How to prevent technical debt from getting out of hand
Of course, not all technical debt has to involve a long, dedicated chunk of time and focus to pay off. As with financial debt, you can pay it off in small regular payments over a longer time-frame. For certain types of technical debt – say upgrading to a new version of a package, or implementing non-critical improvements like speeding up load times – the timeline may not be urgent. You can save yourself and your team a lot of pain in the future by practicing good software maintenance.
Having good software maintenance habits is a great long-term way to pay off planned technical debt, and it can also reduce the risk of unplanned technical debt. As any software project progresses, all sorts of issues and bugs will arise. Many will be minor and feel safe to ignore for now, but every issue left unchecked is a risk. A habit of keeping those bugs and issues at bay will help future-proof your software.
We employ two main strategies for software maintenance at SharpestMinds, boy scout rule and Fixup-Fridays.
Boy scout rule
Boy scout rule is a reference to leaving the campsite cleaner than you found it. This principle should apply to your code-base. When you’re developing in a part of the code-base and see some shoddy work or something that needs fixing, fix it then and there (ideally, in a separate commit to keep things atomic).

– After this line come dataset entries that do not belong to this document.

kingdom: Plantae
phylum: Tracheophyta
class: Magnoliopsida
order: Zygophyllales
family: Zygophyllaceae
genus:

This is a great way to chip away at planned technical debt. For example, this is how we’re migrating to the latest version of React. Instead of refactoring every component in one giant push (a move almost guaranteed to break things), we can refactor the components slowly as we come across them during our regular workflow.
Fixup-Fridays are regularly occurring days dedicated purely to bugs/issues and general improvements. This doesn’t have to be on a Friday, of course – the best time is usually after a wrapping up a big project or feature. We usually work in 2-week cycles at @SharpestMindsAI so this often lands on a Friday, hence the alliteration. The folks at Basecamp endorse a similar practice and recommend having cool-down cycles in between major pushes. It’s good for the code base and it is good for developer morale. It feels good to fix things, and the broken windows effect can have a real effect on the quality of your software.
Fixup-Fridays (or Maintenance Mondays, or cool-down cycles, or whatever name you want to call it) are good for reducing the chances of unplanned technical debt throwing a wrench in your plans. It helps to keep software entropy at bay.